=== Section Start ===

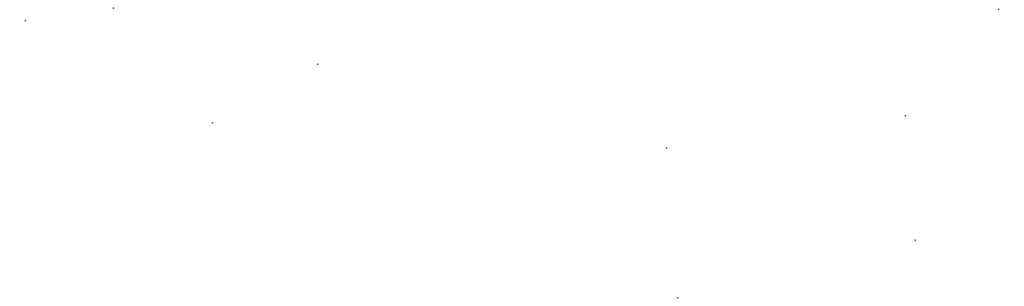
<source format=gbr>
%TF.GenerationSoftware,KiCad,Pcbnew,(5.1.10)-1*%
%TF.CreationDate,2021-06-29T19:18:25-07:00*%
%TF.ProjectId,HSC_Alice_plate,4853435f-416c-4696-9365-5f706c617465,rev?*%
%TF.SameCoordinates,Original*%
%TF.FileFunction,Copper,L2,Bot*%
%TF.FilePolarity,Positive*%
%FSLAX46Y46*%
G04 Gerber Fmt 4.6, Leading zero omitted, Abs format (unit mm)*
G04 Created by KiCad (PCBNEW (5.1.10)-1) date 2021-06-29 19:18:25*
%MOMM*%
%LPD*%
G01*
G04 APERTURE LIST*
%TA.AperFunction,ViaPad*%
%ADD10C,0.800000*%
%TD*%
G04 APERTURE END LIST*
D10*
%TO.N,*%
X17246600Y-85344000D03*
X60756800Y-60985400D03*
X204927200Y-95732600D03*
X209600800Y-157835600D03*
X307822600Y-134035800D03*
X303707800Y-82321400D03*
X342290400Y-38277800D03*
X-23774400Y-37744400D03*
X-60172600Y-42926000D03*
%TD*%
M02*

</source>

=== Section End ===
=== Section Start ===

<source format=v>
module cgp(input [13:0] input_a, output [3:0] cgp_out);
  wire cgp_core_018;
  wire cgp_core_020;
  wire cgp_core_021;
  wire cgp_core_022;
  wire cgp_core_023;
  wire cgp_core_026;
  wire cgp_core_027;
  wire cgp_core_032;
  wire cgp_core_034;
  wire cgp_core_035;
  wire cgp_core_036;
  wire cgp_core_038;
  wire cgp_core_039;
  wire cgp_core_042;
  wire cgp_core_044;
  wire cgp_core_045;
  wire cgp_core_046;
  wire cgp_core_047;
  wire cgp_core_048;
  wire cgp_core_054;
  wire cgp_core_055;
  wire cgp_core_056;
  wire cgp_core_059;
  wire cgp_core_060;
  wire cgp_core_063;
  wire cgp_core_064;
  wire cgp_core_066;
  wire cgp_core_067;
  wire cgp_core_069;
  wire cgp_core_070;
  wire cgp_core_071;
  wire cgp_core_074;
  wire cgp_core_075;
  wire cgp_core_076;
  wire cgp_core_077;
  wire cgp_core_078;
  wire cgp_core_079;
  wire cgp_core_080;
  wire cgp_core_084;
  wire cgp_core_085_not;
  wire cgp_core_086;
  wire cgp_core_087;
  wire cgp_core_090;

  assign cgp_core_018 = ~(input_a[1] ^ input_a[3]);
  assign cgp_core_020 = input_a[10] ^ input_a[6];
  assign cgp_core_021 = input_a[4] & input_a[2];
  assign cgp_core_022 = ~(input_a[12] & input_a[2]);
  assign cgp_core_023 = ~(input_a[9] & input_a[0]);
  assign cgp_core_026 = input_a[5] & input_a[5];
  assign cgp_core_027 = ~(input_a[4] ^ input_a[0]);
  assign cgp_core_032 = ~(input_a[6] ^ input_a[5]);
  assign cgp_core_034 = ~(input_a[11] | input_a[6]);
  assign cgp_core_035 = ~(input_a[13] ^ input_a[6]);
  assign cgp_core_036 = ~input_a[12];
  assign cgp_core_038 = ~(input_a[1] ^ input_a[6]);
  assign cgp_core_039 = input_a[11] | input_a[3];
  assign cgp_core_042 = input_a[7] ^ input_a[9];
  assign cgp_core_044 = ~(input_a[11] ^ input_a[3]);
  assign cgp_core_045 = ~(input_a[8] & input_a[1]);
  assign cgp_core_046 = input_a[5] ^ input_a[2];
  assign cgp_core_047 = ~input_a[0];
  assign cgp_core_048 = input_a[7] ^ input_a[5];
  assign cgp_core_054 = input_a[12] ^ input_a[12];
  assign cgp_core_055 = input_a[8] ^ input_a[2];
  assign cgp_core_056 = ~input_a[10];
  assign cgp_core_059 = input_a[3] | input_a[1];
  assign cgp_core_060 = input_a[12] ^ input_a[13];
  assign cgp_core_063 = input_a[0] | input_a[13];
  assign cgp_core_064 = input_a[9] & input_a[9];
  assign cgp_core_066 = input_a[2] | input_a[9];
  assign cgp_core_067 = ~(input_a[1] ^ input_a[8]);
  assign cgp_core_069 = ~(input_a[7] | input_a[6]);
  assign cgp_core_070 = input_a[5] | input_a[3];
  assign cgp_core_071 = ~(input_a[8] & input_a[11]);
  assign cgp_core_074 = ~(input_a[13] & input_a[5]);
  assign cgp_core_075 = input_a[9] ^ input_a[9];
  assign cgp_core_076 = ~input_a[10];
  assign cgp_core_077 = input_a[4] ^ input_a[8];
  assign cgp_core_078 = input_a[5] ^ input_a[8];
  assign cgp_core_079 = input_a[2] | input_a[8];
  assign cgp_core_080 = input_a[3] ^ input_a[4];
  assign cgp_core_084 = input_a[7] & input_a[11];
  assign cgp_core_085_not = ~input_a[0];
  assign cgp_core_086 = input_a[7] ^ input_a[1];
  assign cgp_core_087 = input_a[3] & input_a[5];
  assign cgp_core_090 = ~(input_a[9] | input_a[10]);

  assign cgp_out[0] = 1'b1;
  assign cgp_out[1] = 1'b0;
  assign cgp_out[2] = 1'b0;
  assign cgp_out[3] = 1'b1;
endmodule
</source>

=== Section End ===

| WHAT YOU HAVE TO DO |
Find how many lines above include "APERTURE", then write only that count.

| WRITTEN RESPONSE |
2